По недовольному выражению догадался: поздравлять-то и не с чем. Тем не
менее Житоров произнес с апломбом:
- В любую минуту мне могут позвонить, что признание есть! - встав
перед усевшимся в кресло приятелем, брюзгливо добавил: - Сегодня пить не
будем. Хватит! И-и... не знаю, чем тебя угощать...
- Угостишь чем-нибудь! - неунывающе хохотнул Юрий.
Хозяин, будто никакого гостя и нет, прилег на диван, отстраненно
развернул областную газету. Друг внутренне вознегодовал: "Смотри, как
козырно держится, скотина!" Стало понятно - его пригласили из
самодовольного, показного гостеприимства: "А то скажешь - ни разу в дом не
позвал".
Он, однако, не пролил вскипевшей обиды, а, закинув ногу на ногу, задал
тривиальный вопрос:
- Что интересного пишут мои местные коллеги?
- Да вот гляжу... производственные успехи, как обычно, растут... Ага,
отмечается успех другого рода: самогоноварение из зерна изжито. Но из
свеклы, картошки - продолжается... - пробегая взглядом столбцы, Марат
подпустил саркастическую нотку: - Критика в адрес милиции, прокуратуры...
куда смотрят органы на местах?
Он уронил газету на пол:
- Вот что я скажу. Какие ни будь у нас достижения, но и через сто лет
самогонку будут гнать!
- Интересное убеждение чекиста! - поддел Юрий и, забирая инициативу,
"поднял уровень" разговора: - Я вчера перечитывал Есенина - он бы с тобой
согласился. Но я не о самогонке, хотя он в ней знал толк. Его поэма
"Пугачев" - вещь, примечательная прозрачными строками... Между прочим,
место действия - здешний край. Ты ее давно читал? Помнишь начало - калмыки
бегут из страны от террора власти?..
Начальство, продолжил он пересказ, посылает казаков в погоню, но те -
на стороне калмыков. Казаки и сами хотели бы уйти.
Он процитировал по памяти:
- "Если б наши избы были на колесах, мы впрягли бы в них своих коней и
гужом с солончаковых плесов потянулись в золото степей..." - Читал дальше:
умело, напевно - о том, как кони, "длинно выгнув шеи, стадом черных лебедей
по водам ржи" понесли бы казаков, "буйно хорошея, в новый край..."
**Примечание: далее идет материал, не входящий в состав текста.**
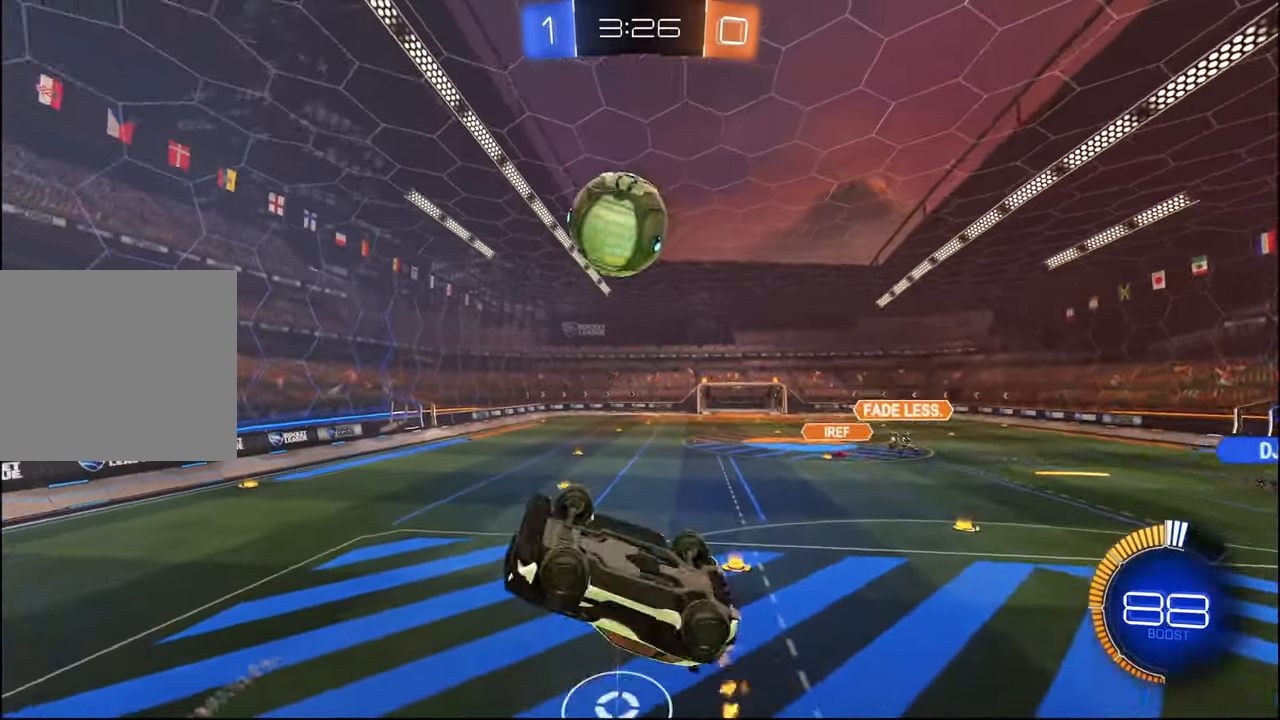
{"buttons": ["L1", "R1", "R2"], "left_stick": "right", "right_stick": "center", "events": [[17, "left_stick", "center"], [67, "left_stick", "down-right"], [484, "left_stick", "right"]]}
Житоров слушал без оживления, покровительственно похвалил:
- Память тебе досталась хорошая.
Друг, считавший свою память феноменальной, обдуманно развивал мысль о
поэме:
- Есенин писал "Пугачева" в двадцать первом году, в год восстаний.
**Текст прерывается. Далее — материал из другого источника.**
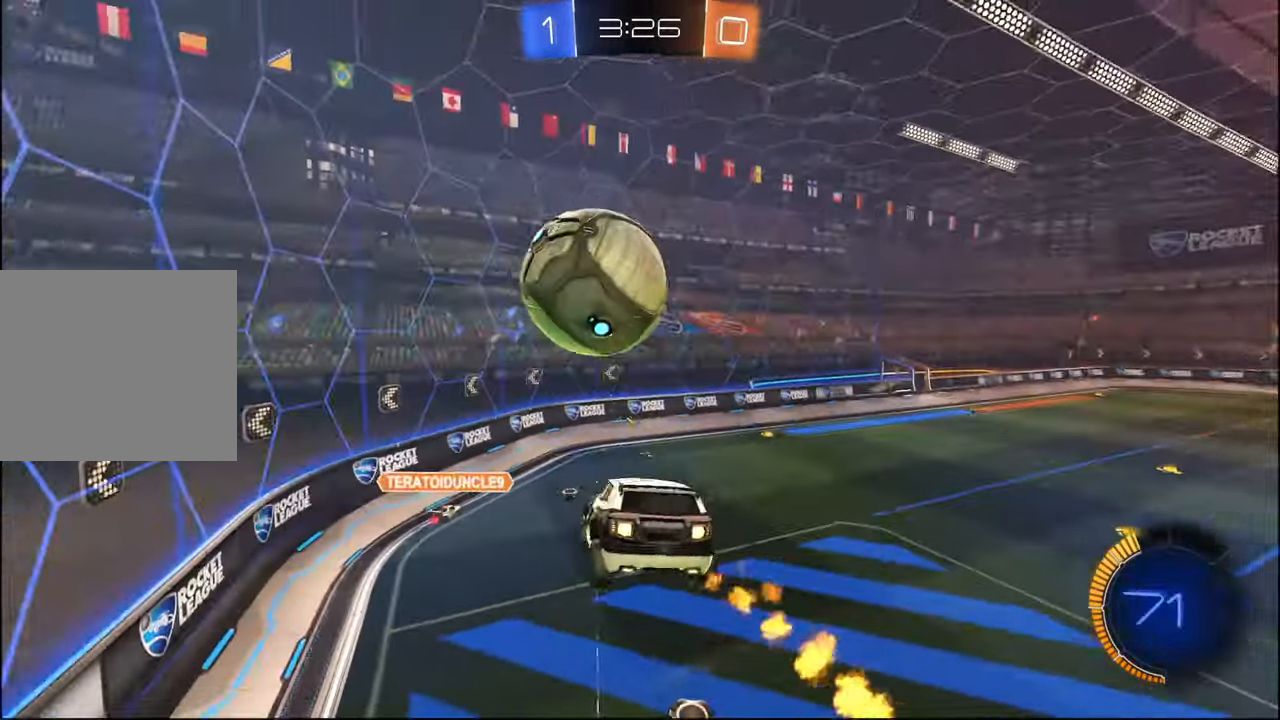
{"buttons": ["L1", "R2"], "left_stick": "down-left", "right_stick": "center", "events": [[100, "L1", "up"], [134, "R1", "up"], [200, "left_stick", "up"], [234, "L1", "down"], [350, "left_stick", "down-left"]]}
Начал писать в марте - когда вспыхнул Кронштадтский мятеж...
Он выдержал паузу и произнес в волнении как бы грозного открытия:
- Создана антисоветская поэма! Воспето, по сути, крестьянское,
казачье... кулацкое, - поправил он себя, - сопротивление центральной
власти!
Я тебе докажу... - проговорил приглушенно от страстности, с суровой
глубиной напряжения. Его лицу сейчас нельзя было отказать в подкупающей
выразительности. - Во времена Пугачева, ты знаешь, столицей был Петербург,
из Петербурга посылала Екатерина усмирителей. А в поэме, там, где казаки
убивают Траубенберга и Тамбовцева, читаем: "Пусть знает, пусть слышит
Москва - ... это только лишь первый раскат..."
Он был сама доверительная встревоженность:
- Ты понял, какое время имеется в виду?
Марат понял. Понял, но не дал это заметить. Мы же заметим относительно
фамилии Траубенберг, что уже упоминалась в нашем рассказе. Жандармский
офицер, который носил ее, не придуман. Возможно, Есенин знал о нем и нашел
фамилию подходящей для поэмы. Или же мы имеем дело со случайным
совпадением. Однако вернемся к нашим героям.
Житоров, скрывая, насколько он впечатлен важностью того, что слышит,
сыронизировал в притворном легкомыслии:
- Шьешь покойнику агитацию - призыв к побегу за границу?